Thousands fleeing violent Pakistani border area to Afghanistan: UN
15 militants killed in overnight clash in Pakistan
Escalating violence in Pakistan's lawless tribal border regions has forced thousands to flee to eastern Afghanistan, the UN reported Monday.
The United Nations is reporting that 20,000 Pakistani refugees have fled the northern tribal region of Bajur to Afghanistan's Kunar province to avoid increased fighting.
Pakistan's military is carrying out an offensive in Bajur, a region mostly controlled by militants opposed to the Afghan and Pakistani governments.
Tens of thousands of civilians are also believed to have fled to other parts of Pakistan as a result of the two-month-old offensive. The UN's refugee agency said most of them are expected to return home after the fighting ceases.
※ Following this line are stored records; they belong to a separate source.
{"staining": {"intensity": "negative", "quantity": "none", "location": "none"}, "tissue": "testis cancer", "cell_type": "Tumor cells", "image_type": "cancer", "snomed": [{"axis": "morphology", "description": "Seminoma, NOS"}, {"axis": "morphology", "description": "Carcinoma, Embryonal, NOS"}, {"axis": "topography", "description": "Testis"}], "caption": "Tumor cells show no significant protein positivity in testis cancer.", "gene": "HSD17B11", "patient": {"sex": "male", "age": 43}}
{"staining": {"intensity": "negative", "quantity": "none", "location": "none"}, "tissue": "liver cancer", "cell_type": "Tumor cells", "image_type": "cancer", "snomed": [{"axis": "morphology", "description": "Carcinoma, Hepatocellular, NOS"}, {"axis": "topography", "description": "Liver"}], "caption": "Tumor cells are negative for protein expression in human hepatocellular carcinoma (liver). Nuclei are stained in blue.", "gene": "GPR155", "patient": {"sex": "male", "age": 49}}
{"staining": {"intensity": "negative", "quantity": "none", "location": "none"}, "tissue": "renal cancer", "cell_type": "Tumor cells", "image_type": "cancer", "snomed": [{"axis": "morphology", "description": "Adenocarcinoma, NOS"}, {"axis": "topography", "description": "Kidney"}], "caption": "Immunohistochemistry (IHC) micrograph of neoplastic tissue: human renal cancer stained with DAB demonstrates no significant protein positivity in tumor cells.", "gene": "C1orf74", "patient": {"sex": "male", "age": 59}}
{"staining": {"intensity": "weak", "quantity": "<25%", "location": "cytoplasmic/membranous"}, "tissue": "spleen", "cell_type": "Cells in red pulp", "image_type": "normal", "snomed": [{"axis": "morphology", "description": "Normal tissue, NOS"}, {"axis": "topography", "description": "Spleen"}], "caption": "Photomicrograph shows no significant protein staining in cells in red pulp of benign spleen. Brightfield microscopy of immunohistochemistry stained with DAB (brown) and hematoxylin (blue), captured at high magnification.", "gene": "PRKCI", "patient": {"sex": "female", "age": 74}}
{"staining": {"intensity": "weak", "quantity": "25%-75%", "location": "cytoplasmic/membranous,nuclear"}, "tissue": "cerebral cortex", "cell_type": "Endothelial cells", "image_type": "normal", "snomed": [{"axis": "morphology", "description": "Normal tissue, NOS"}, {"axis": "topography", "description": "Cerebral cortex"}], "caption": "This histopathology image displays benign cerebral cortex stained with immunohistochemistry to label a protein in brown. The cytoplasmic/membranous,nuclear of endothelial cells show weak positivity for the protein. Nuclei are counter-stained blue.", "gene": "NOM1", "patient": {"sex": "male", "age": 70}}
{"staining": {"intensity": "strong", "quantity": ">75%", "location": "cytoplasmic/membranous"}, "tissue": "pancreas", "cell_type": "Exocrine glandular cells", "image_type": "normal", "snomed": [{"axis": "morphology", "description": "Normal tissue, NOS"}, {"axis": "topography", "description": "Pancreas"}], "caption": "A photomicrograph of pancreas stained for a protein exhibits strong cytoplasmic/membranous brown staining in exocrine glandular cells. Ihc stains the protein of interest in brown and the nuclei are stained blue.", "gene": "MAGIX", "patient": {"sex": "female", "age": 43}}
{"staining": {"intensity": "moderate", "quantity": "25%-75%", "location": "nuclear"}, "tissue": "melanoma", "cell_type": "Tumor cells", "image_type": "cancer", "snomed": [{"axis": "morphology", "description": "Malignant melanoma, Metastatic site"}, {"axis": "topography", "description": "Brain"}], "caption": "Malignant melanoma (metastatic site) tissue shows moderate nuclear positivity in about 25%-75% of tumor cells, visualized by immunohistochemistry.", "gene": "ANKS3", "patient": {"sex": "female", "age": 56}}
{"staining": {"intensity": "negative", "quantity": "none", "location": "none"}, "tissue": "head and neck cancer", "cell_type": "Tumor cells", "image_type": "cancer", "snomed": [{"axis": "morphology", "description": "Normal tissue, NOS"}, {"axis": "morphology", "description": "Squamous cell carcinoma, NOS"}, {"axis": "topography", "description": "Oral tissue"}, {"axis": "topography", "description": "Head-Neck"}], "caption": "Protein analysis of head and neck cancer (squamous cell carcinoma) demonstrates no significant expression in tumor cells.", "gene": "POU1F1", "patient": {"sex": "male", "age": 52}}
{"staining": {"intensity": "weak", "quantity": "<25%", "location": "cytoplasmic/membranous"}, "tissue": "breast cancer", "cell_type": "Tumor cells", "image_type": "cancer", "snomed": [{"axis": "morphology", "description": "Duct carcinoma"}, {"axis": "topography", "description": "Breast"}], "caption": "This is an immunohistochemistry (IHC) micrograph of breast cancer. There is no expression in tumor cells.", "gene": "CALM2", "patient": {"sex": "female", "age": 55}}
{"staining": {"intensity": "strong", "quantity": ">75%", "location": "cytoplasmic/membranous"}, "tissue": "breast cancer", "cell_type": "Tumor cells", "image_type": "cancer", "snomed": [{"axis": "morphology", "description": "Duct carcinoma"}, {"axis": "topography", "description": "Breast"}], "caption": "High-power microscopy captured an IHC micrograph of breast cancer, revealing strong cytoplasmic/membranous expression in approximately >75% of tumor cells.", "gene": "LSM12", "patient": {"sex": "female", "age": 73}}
"In the last two weeks alone, over 600 Pakistani families have fled into Afghanistan," the UNHCR said. "While the vast majority of them are living with their relatives and friends, there are already some 200 families who live in the open air."
According to Pakistani officials, the fighting in Bajur — the most northerly of Pakistan's wild tribal regions — has displaced as many as 500,000 people. Most have found shelter with relatives across northwestern Pakistan, though about 100,000 have taken refuge in camps set up by Pakistani authorities.
The UN report comes as new statistics provided by the Pakistani military shows that suicide attacks in the country have killed nearly 1,200 people in the last 15 months. The statistics show there were a total of 88 suicide bombings in that period, leading to 1,188 deaths, 847 of which were civilians. The rest were troops and police.
In all, the military said 1,368 members of the security forces had died since 2001, when former President Pervez Musharraf sided with the United States in its war on terror.
15 insurgents killed in overnight attack
In the latest round of violence, Pakistani forces have killed 15 insurgents in ongoing clashes with Taliban and al-Qaeda militants along the border with Afghanistan, officials reported Monday.
In the overnight attack, Pakistani troops repelled 50 militants north of Khar in Bajur, said a local police official. Militants also attacked paramilitary troops near Tang Khata, the official told the Associated Press.
Pakistani officials estimated 15 militants were killed in the clash and more than 12 were wounded.
There is no word of casualties on the Pakistani side.
The army claims to have killed more than 1,000 militants in the two-month-old offensive in Bajur and lost more than 60 troops. It has declined to estimate casualties among civilians.
U.S. officials have praised the operation in Bajur.
The region along the border is a known haven for al-Qaeda and Taliban militants and Pakistani extremists who attack American and NATO troops operating in Afghanistan.
U.S.-led raids across the border from Afghanistan into Pakistani territory have created tension between the two countries.
Pakistani leaders have decried the operations, and vowed the military would defend the country's sovereignty.
Washington has urged Pakistan to assert control in the region and take stiffer action against militants in the mountainous tribal belt. But there's been growing concern in the U.S. that Pakistan is unwilling or incapable of rooting out extremists in its border region.
In his first meeting with Pakistani President Asif Ali Zardari, in New York last week, President George W. Bush said the United States is only trying to help Pakistan protect itself.
Zardari responded that his country is able to find its own solutions to its problems.